Name: Sue Whitehead
Business: Lane Farm
Role: Business partner
“By continuing to buy local, people are creating their own food security – support your local farms and there will always be food on the shelves.”
Lane Farm near Woodbridge in Suffolk produces a range of pork products such as bacon, ham, chorizo and salami from home-reared pigs. A family business, it is run by Ian and Sue Whitehead and their daughter Rebecca.
Ian and Sue bought the farm at auction in 1987 and their journey towards becoming one of the region’s top pork producers was not a simple one. Sue was heavily pregnant when they bought the farm, and gave birth to Rebecca just three days later. They were then victims of the Great Storm of 1987, losing parts of their farm buildings to the high winds. With the help of their neighbour, friends and family, they re-built and were finally on their way to establishing Lane Farm.
Sue remembers, “It really was a rollercoaster ride, being nine months pregnant and then having to contend with the damage from the storm. Ian had to work night shifts on pea-viners to bring in extra money, but we persevered as we knew this was the life and career we wanted.”
Initially, Sue and Ian found their niche by selling specially bred hybrid pigs which sold for a premium price to commercial customers as far afield as Spain and Korea. They then made the decision to begin producing a range of meats and converted an old dairy into what at the time was the smallest EC approved cutting plant in the country. This enabled them to start selling into retailers and in 2007 they became suppliers for the East of England Co-op through the Sourced Locally initiative. Their meats were initially sold in just two stores and are now available in 30 stores across the county.
Sue believes the relationship with the Co-op is extremely positive and helps small businesses like theirs in a number of ways.

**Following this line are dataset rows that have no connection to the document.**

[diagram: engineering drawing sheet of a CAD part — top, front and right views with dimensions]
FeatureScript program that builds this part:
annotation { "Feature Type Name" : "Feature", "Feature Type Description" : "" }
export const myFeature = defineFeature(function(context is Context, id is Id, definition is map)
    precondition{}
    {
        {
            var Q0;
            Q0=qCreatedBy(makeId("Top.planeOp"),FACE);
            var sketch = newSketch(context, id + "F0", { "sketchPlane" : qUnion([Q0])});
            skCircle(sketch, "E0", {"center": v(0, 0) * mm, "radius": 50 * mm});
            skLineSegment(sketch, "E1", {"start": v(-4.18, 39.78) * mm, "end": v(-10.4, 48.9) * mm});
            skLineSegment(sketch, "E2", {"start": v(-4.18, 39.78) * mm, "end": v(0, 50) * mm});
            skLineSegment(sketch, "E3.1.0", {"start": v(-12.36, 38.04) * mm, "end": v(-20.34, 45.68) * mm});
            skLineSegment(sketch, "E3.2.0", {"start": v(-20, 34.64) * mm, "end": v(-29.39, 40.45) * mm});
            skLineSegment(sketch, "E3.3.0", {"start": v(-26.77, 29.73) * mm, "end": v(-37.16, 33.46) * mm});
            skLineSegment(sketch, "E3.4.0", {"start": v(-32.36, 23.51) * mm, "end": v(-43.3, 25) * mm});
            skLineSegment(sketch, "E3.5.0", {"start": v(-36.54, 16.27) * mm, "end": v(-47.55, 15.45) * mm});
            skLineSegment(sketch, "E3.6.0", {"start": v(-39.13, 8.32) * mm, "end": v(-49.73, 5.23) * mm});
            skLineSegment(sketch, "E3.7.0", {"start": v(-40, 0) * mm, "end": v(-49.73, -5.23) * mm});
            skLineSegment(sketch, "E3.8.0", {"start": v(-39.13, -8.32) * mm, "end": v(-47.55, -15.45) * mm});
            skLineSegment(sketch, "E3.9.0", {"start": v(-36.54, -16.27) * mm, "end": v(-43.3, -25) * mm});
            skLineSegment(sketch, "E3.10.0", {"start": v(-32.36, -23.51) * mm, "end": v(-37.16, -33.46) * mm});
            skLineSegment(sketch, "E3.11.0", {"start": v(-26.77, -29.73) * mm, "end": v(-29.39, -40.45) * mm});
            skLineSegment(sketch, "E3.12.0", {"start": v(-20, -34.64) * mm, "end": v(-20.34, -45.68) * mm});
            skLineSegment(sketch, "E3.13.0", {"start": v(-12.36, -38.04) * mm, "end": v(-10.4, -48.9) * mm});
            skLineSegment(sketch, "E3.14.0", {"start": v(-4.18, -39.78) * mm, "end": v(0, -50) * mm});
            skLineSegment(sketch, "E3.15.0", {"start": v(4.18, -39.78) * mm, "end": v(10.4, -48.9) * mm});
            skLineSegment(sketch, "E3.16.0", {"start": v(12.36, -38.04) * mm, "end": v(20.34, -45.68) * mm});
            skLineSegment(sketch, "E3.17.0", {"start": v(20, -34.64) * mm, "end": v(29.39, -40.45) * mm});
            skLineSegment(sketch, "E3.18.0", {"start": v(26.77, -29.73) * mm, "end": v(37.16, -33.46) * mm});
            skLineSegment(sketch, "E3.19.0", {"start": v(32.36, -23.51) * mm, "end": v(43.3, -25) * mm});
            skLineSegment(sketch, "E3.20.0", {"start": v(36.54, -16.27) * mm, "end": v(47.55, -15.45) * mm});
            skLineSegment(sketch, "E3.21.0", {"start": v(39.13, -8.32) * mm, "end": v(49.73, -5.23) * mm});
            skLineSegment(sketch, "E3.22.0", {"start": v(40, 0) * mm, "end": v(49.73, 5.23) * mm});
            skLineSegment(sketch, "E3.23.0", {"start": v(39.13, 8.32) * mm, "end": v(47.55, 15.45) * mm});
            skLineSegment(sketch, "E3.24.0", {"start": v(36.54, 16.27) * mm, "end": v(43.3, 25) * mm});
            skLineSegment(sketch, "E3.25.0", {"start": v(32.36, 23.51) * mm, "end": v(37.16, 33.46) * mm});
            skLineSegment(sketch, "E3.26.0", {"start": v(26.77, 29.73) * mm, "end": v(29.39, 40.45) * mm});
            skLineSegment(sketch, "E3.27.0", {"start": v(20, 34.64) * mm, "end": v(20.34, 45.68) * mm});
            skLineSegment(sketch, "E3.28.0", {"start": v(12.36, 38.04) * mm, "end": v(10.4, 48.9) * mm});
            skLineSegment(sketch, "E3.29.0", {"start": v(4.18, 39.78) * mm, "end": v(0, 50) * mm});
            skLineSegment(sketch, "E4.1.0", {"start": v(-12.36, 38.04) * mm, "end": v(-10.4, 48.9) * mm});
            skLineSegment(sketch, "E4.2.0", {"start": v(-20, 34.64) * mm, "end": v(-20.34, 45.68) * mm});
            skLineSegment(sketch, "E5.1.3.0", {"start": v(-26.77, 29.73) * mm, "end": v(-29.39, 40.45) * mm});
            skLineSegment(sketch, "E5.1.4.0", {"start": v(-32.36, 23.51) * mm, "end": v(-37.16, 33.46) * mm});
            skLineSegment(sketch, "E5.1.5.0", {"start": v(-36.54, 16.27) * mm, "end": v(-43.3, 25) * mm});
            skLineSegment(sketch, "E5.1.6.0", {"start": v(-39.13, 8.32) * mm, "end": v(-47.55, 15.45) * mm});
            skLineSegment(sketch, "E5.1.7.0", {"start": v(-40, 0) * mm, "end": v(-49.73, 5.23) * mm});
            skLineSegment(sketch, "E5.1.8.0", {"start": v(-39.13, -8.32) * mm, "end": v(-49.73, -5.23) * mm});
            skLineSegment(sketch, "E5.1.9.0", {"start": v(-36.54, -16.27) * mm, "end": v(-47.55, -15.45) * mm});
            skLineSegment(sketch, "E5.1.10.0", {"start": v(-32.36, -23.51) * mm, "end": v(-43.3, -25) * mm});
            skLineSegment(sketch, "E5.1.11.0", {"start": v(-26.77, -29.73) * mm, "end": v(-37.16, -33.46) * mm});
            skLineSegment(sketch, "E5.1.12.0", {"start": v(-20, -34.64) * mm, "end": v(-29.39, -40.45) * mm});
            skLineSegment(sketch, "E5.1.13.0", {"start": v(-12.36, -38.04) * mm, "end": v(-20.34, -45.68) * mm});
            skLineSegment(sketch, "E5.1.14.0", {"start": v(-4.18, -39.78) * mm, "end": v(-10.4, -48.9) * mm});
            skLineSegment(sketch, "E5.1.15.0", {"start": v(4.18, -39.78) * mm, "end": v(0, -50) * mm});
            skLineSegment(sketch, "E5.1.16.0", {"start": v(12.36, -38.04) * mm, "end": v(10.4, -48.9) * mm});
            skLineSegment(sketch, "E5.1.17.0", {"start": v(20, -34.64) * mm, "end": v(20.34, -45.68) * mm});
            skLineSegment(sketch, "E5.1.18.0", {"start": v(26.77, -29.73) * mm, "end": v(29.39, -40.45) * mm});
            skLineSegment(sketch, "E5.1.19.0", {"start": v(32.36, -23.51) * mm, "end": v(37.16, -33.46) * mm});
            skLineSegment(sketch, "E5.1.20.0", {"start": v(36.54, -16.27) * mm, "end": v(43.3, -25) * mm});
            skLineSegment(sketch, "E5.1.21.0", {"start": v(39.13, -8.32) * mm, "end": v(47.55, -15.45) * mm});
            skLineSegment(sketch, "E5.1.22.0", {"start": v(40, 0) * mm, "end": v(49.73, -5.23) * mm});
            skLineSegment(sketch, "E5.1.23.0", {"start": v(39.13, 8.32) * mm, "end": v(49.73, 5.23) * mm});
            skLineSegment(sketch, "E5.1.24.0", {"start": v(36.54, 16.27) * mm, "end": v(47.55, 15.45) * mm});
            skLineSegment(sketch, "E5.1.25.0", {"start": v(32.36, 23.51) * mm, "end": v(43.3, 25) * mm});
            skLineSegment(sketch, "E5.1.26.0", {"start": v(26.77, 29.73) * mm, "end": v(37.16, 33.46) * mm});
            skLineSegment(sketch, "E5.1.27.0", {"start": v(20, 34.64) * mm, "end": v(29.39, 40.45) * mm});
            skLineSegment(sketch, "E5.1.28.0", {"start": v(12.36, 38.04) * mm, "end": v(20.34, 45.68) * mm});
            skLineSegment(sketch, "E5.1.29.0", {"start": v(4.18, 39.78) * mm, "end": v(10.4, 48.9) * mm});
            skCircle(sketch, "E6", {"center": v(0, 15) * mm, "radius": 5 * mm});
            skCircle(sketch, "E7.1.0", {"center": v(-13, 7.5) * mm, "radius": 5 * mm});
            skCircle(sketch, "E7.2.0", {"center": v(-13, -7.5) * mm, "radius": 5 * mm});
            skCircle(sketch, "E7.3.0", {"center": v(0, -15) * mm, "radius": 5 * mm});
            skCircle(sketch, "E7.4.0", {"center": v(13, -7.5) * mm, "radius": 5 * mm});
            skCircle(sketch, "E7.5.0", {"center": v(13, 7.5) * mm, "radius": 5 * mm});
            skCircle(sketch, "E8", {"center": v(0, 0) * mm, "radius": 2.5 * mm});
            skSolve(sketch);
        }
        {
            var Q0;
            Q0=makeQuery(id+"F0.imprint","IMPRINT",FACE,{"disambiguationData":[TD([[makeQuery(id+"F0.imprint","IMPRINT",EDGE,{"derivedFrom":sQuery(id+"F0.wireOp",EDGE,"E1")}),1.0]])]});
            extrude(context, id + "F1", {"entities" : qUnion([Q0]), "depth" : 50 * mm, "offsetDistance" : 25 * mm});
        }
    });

She says, “The impact the Co-op has on local business is really fantastic. Over 200 local producers are growing because of their support and their ethos is completely centred around this commitment to local produce.
“When we won the overall Producer of the Year award it really helped our sales as the recognition this brings speaks for itself. It’s so important that local suppliers receive this support and promotion and I think consumers want this choice. More people want to know where their food comes from, and schemes like the Co-op’s allow this. By continuing to buy local, people are creating their own food security – support your local farms and there will always be food on the shelves.”
Sue began work in the farming industry as a farm secretary, providing mobile administrative support to a number of farms. Her main role in the business now is focused in the office, working on sales and accounts, but she is always willing to fill in for other staff when help is needed around the farm. Sue now works with her daughter who takes an active role in the management of the business, and she speaks proudly of Rebecca’s enthusiasm and drive. “Rebecca really is taking the business forward for us. She is the next generation of Lane Farm and we’re really very proud.
“Even as recently as twenty years ago there were hardly any women running farms, but all roles are so accessible now and we work with a number of local businesswomen who are running successful farms. I would certainly recommend the industry to others – it’s hard work, but to us it’s not a job as we love it so much. The food industry is a good place to be, we will always need to eat – just keep an open mind and prepare to be flexible, but the rewards of seeing people enjoying your produce make it all worthwhile.”